BHP Billiton (NYSE:BHP) is a global resource company with an exploration focus on petroleum, potash, iron ore, copper, coal, aluminium, manganese and nickel. In August BHP reported a 22% decrease in underlying EBIT to $21.1 billion for fiscal year 2013 (compared to $27.2 billion in 2012). Slowing global growth, contracting Chinese demand for a variety of commodities (mainly iron ore and copper) and falling commodity prices all negatively impacted BHP's earnings and cash flows. BHP's operating cash flows have declined nearly 40% since 2011 when China's slowing demand began having a price impact on BHP's core commodities. BHP's chart reflects those cash flow concerns:
China slowdown deeply affecting BHP
I see major problems with respect to BHP's operating cash flow development. In 2011 operating cash flows stood at $30 billion and at $18.2 billion (down 40%) just two years later with deep, sequential declines. Underlying EBIT for the same period decreased from $32 billion in 2011 to $21 billion in 2013 (down 34%). BHP certainly was affected by lower commodity prices but also showed better operational performance with a $1.8 volume related increase in underlying EBIT. BHP's EPS decreased disproportionately at 52% since 2011. The table below clarifies the scale the global economic slowdown had on BHP's performance over the last three years:
The sequential decline in profits and, most recently, in revenues is worrying because BHP substantially increased production levels for almost all commodities with notable increases for petroleum, copper and iron ore.

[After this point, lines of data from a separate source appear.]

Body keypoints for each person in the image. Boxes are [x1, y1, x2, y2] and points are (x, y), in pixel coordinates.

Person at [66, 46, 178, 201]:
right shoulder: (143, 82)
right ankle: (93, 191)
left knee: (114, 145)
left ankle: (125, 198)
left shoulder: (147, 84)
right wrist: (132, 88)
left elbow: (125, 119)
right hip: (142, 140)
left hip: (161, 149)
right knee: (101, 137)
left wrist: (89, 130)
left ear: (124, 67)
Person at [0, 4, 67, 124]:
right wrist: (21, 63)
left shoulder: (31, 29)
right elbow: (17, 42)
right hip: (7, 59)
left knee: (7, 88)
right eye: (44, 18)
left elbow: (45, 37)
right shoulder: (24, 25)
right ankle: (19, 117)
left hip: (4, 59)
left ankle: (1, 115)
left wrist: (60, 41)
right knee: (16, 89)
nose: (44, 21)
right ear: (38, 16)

In terms of pricing outlook, BHP voiced concerns that short-term challenges in the market may persist (with its high risks for cash flows) while long-term supply/demand dynamics are shaped by China:
In the short term, increased supply is likely to exert downward pressure on prices, although a lower rate of investment growth across the industry should, in time, lead to more balanced supply and demand. The growth rates for steel demand in Asia are expected to moderate as the Chinese economy gradually rebalances. This rebalancing should support growth in demand for other industrial metals, energy and agricultural products.
Free cash flow valuation
I have posted below an overview of BHP's cash flow performance over the last three years including my estimate for 2014 cash flows. Generally, I think exploration companies are interesting investment candidates right now simply because their valuations have fallen so much. BHP, on the contrary, still exhibits a relatively rich valuation which I think isn't deserved based on its most recent three-year performance.

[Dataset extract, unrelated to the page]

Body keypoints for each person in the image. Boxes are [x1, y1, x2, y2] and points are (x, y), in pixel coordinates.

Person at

Some investors may take issue with the assumption that operating cash flows can achieve a turnaround in 2014; whether they are driven by a rebound in commodity prices, increased volume shipments or cost structure adjustments. I am a bit optimistic about the OCF development of basic materials suppliers because of the already substantial declines that have occurred. However, even with a rebound of operating cash flows, BHP's free cash flow to equity will largely be driven by net borrowing activity just like in 2012 and 2013. The estimated 2014 FCFE would be 44% higher than in 2013 but would still yield only $2.10 in FCFE per share: a super rich 31.74 forward P/FCFE multiple.
If investors assumed that BHP will not face significantly different macro conditions in 2014 and will just achieve the average of cash flows from 2011-2013 (OCF $24.2 billion, ICF ($22.1) billion and net borrowing $5.2 billion), the total free cash flow would still only yield $7.3 billion or $1.37 per share: a P/FCFE multiple of 49. Surely investors can find better investments than this.
Compared to BHP's basic materials peers Rio Tinto (NYSE:RIO) and Vale (NYSE:VALE), BHP consistently fetches the highest valuation for a variety of metrics: BHP trades at a 39% premium to the peer group P/E of 10.60. BHP's earnings multiple is almost twice the P/E multiple for VALE which gives anti-cyclical investors decent upside potential. BHP is also much more expensive on a P/B or EV/EBITDA basis commanding substantial premiums to peer firms that I do not believe are warranted. In terms of dividend yields, BHP offers investors 3.55% a year only marginally outperforming Rio Tinto with 3.46% but substantially lagging Vale with 4.80%.
BHP faced serious declines in operating cash flow. Investors currently purchase BHP at a huge premium based on a free cash flow to equity approach to valuation. They also pay substantial premiums based on P/E, P/B and EV/EBITDA multiples. Operating cash flow risks persist while growth in equity valuation is unlikely given the rich price BHP trades at. Though pricing for core commodities may rebound once China finds its way back to its long-term GDP growth path, BHP's sensitivity to commodity prices is substantial. Even with increasing production rates (petroleum production increased 48% since 2011, iron ore 26% and copper 6%) the price effect hugely overcompensated the volume effect leading to an erosion of underlying earnings. Investors should not pay such a hefty P/FCFE multiple based on the most recent cash flow and earnings trends. Rio Tinto and Vale offer a much better risk/reward ratio.